この度2007年の雑誌担当者の任期満了に伴い、各担当者からそれぞれ1つ、計4つの物語がオンライン限定の年末記事にまとめられている(http://www.nature.com/naturejobs/magazine/graduates/index.htmlを参照)。Chris Rowanは地質学のポスドクをするために、英国から南アフリカへの危険を伴う移動で新年を迎えた。彼はこの機会を、言い換えると、この地域の稀な地形を見逃す訳にはいかなかった。しかし極めて多くのポスドクと同様、自身の独立に役に立つ発表や場所の発見ができるかどうかを心配している。彼は教育の機会を失っているが、移動についてこれまで後悔はしていない。
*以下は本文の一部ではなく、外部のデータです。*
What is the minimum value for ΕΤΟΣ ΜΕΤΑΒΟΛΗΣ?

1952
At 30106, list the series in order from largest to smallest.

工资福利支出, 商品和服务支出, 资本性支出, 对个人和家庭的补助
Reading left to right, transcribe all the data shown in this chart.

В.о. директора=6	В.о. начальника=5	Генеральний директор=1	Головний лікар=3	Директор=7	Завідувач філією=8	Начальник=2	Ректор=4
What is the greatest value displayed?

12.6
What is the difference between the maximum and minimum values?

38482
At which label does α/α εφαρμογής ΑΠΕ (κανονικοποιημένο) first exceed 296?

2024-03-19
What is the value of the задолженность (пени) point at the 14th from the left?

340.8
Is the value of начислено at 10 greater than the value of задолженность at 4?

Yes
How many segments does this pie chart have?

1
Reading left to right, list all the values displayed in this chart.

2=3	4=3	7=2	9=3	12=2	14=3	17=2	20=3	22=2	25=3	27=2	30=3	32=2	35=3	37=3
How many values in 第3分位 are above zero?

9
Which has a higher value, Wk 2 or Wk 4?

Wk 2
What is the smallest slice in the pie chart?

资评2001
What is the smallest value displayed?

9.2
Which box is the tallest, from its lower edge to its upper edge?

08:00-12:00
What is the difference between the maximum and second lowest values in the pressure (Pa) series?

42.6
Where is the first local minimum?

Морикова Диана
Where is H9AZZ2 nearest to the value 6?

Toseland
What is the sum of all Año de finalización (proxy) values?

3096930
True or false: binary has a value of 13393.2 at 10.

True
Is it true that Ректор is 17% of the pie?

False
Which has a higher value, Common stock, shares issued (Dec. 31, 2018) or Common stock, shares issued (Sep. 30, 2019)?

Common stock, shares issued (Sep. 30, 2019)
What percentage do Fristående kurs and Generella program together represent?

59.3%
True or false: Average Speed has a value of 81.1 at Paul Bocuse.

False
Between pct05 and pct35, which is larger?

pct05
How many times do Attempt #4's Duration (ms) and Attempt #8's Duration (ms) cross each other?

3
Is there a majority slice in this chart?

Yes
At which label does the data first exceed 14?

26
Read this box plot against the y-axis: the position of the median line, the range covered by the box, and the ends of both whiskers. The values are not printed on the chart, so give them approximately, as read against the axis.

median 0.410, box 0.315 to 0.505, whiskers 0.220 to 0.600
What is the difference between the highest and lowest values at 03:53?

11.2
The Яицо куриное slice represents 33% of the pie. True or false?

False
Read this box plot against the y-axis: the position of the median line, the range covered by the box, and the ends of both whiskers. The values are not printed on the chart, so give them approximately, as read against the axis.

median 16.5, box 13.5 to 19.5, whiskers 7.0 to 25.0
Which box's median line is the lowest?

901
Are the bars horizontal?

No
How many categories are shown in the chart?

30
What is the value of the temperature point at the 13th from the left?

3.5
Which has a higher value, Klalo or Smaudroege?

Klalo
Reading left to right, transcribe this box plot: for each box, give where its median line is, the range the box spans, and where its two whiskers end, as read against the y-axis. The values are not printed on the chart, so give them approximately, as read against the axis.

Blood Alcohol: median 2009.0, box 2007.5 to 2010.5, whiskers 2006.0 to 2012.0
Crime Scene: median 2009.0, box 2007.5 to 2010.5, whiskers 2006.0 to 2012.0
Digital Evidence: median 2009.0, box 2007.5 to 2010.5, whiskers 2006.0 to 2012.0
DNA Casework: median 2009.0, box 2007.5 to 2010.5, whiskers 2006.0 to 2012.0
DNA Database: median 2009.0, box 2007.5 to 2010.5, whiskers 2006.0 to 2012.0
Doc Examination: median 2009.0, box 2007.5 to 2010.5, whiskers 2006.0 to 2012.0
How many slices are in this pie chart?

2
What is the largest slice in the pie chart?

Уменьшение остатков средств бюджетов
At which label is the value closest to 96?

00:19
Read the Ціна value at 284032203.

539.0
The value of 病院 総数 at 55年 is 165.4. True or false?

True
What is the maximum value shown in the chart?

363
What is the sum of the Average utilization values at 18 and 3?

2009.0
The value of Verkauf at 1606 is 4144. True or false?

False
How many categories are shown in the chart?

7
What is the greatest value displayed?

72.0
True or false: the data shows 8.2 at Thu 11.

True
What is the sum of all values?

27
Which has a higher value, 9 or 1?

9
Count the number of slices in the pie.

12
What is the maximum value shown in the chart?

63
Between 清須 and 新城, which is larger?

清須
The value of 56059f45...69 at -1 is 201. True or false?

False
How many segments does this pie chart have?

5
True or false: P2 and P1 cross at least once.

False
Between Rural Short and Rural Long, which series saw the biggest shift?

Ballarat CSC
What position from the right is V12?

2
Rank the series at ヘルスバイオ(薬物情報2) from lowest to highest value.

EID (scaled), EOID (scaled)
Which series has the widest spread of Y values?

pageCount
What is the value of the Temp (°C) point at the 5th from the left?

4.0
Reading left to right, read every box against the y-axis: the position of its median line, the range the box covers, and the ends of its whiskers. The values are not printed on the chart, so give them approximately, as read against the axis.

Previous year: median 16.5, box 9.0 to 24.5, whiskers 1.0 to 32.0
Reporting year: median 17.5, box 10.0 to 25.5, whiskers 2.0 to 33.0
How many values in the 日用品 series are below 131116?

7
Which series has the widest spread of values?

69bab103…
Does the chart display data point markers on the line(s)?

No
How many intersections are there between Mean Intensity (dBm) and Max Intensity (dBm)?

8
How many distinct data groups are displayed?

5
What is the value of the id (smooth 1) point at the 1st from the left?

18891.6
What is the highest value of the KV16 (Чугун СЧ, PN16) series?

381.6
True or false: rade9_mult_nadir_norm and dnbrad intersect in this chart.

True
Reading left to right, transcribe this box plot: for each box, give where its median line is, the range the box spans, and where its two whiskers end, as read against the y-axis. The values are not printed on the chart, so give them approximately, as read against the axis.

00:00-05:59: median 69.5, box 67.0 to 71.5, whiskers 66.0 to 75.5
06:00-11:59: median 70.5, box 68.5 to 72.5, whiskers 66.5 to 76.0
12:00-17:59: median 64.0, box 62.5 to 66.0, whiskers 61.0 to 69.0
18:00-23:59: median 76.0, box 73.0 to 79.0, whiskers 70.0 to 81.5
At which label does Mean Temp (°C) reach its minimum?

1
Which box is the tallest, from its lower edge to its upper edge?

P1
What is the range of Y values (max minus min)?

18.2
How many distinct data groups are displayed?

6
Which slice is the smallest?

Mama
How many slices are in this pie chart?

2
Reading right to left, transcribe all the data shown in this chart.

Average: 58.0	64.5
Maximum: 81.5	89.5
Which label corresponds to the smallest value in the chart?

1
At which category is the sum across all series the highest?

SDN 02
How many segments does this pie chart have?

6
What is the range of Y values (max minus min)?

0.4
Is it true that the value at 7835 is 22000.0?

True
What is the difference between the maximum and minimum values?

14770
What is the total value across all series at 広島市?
Maria Ocampo-Hafallaはこれまで以上に個人的・職業的な協力関係を評価するようになった。実験において活動的であると同時に職業的ビジョンと「科学で生き残るための伸び続ける技術」を持つ良き指導者を見出すことが、キャリアを成功させる要因になると書いている。Moira Sheehanは、多くの人がもつ喜びとチャレンジを抱きながら新年を迎えた。つまり赤ん坊ができたのである。日常の世話、病気、子供と研究との両立。Sheehanは奮闘の連続を偽りなく語った。そして、読者は読者自身の経験談をもって反応してくれた、と述べている。その個人的な専心事のために、Sheehanは職業上の大きな決断をするのが難しくなっている。すなわち業界か、小規模なリベラルアーツ・カレッジか、という決断である。
Peter Jordanにとって新年は、自身の科学研究の将来を認識する機会となった。やめる決心をしたのである。研究生活は決して悪いものではなかったが、1年間ポスドクをした後にJordanは別のものを追及することを選択した。彼は人々にもっと直接的に影響する職業を望んでいる。他の3名と同様にJordanも昨年少しだけ変化した。物語は続く。